たまたま仕事にひと段落ついていたからよかったものの、連絡をもらった直後急いで上司に休暇を申請し、案の定吹き荒れた同僚たちからの追究の嵐をなんとかかいくぐって――それこそ着の身着のまま、通勤で使っているバッグや小物類しか持てずに――気づけば今、列車に揺られている。
「まったく、なんで今日出発だってことを予告しておかないわけ」
「ごめんごめん。でもそういう刺激があるから、人生面白おかしく愉快に過ごせるんじゃないか」
しれっと放つ横顔。度が過ぎてるのと心の中で恨み言を次ぎつつ、気を取り直して外を流れていく夕刻の風景に目を移した。
「なんで、仙台?」
東北地方最大の都市。双方の勤め先に限らず、全国各地から人や企業、モノが集まる緑豊かな『杜の都』。
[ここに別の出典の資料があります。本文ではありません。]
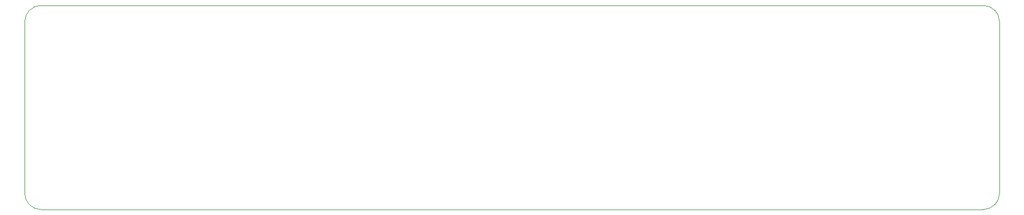
<source format=gm1>
G04 #@! TF.GenerationSoftware,KiCad,Pcbnew,7.0.7*
G04 #@! TF.CreationDate,2023-09-28T15:47:22-05:00*
G04 #@! TF.ProjectId,iowa-rover-kiosk-programmer,696f7761-2d72-46f7-9665-722d6b696f73,rev?*
G04 #@! TF.SameCoordinates,Original*
G04 #@! TF.FileFunction,Profile,NP*
%FSLAX46Y46*%
G04 Gerber Fmt 4.6, Leading zero omitted, Abs format (unit mm)*
G04 Created by KiCad (PCBNEW 7.0.7) date 2023-09-28 15:47:22*
%MOMM*%
%LPD*%
G01*
G04 APERTURE LIST*
G04 #@! TA.AperFunction,Profile*
%ADD10C,0.100000*%
G04 #@! TD*
G04 APERTURE END LIST*
D10*
X67310000Y-67310000D02*
X67310000Y-93980000D01*
X215900000Y-96520000D02*
G75*
G03*
X218440000Y-93980000I0J2540000D01*
G01*
X218440000Y-93980000D02*
X218440000Y-67310000D01*
X215900000Y-64770000D02*
X69850000Y-64770000D01*
X69850000Y-64770000D02*
G75*
G03*
X67310000Y-67310000I0J-2540000D01*
G01*
X218440000Y-67310000D02*
G75*
G03*
X215900000Y-64770000I-2540000J0D01*
G01*
X67310000Y-93980000D02*
G75*
G03*
X69850000Y-96520000I2540000J0D01*
G01*
X69850000Y-96520000D02*
X215900000Y-96520000D01*
M02*

</source>
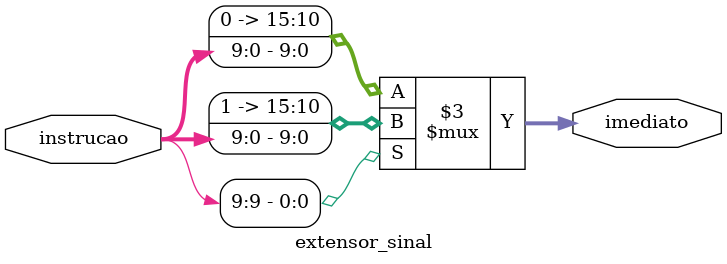
<source format=v>
module extensor_sinal (
    input [15:0] instrucao,
    output reg [15:0] imediato
);

    always @(*) begin
        if (instrucao[9])
            imediato = {6'b111111, instrucao[9:0]};
        else
            imediato = {6'b000000, instrucao[9:0]};
    end

endmodule
</source>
暖房の効いた新幹線の車内から、徐々に近づいてくるビル群を見やり、やがて駅への到着を予告するメロディが流れ始めると、柔らかなそれにほんの少し心の棘が引いた。
「降りればわかるよ」
車体が完全に停止し、立ち上がった瞬間に彼が言う。思わせぶりで得意げなそれに「だったら見せてもらおうじゃない」とこちらも挑戦的に返した。
「寒い」
ホームに降りた途端、素直な感想が口をついて出る。肌を刺すようなぴりりとした冷気。人波に押されて立つ風が、東北の厳しい寒さを如実に物語っていた。
「思った以上だね」
そういう彼の横顔もさすがに凍っている。吐き出す息が、首に巻いたマフラーの色とまるきり同じだ。改めて12月という季節と移動距離を省みつつ、繋いだ手を引かれるまま改札を、そして人のごった返す吹き抜けのコンコースを抜ける。
「こっちだ」
駅前の高架橋の上で放たれたそれに、かすかな焦りを感じ取る。何かを急いているような、けれど高揚を押さえきれないような。そんな気配を感じてにわかにこちらも鼓動が早まった。未だ明かされない画策、初めて見る仙台の街並みを堪能する間もなく、強く手を引かれ速足で歩いていく。
「ねぇ、どこいくの」
一体どのぐらい歩いたのだろう。どこをどう辿ってきたのか、方向も距離感も掴めず苛立ちが募る。はっきりとした答えをくれない背中に、今度こそ文句のひとつも言ってやろうかと思ったその時だった。
「え……」
彼が角を曲がったと同時に、予想外にまばゆい光に包まれる。あまりの眩しさに思わず目を閉じ怯んだが、再びゆっくりと瞼を開けると、美しく幻想的な光景が目の前に広がっているのが分かった。
「なに、これ」
通りに整然と植えられた並木。その一本一本に数百、いや数万とも数えられよう電球が瞬いている。
「やっぱり、点灯式には間に合わなかったか」
隣に並んで立つ彼の、そんな知ったふうの言葉に首を傾げる。
「カナちゃんは『SENDAI光のページェント』って知ってる?」
「え」
「僕らが生まれる前からあった、結構歴史のあるイベントなんだって。前に旅行雑誌で見かけて、いつか一緒に見に行きたいなぁと思ってたんだ。仙台支社に今年転勤になった先輩にたまたまその話をしたら、宿泊先を確保してくれてね。今日から三日間の行程で僕らを招待してくれたんだ」
「そうだったの。でも、そんな贅沢いいの?」
「結婚祝い代わりだって言ってくれてたから、僕は完全に甘えるつもりだけどね」
向けられた柔らかな笑みに、心臓が跳ねて頬が熱くなる。
「ちょっと強引だったし、クリスマスにはまだ早いけど……気に入ってくれた?」
少しだけ申し訳なさそうに、こちらをうかがう様子が覗く。しかし、振り回された怒りを抱いていたはずが、もはや嬉しさやわくわくの方が台頭して今はどうでもよくなっていた。言葉の代わりに、静かに身を寄せて促す。
「どうせ隠れて色々情報収集してたんでしょ? だったらちゃんとガイドしてよね」
「もちろん、よろこんで」
安心したように笑う。優しい明かりを背にしたそれにどきりとしつつ、予感が的中したことに小さな幸せを感じてこちらも笑った。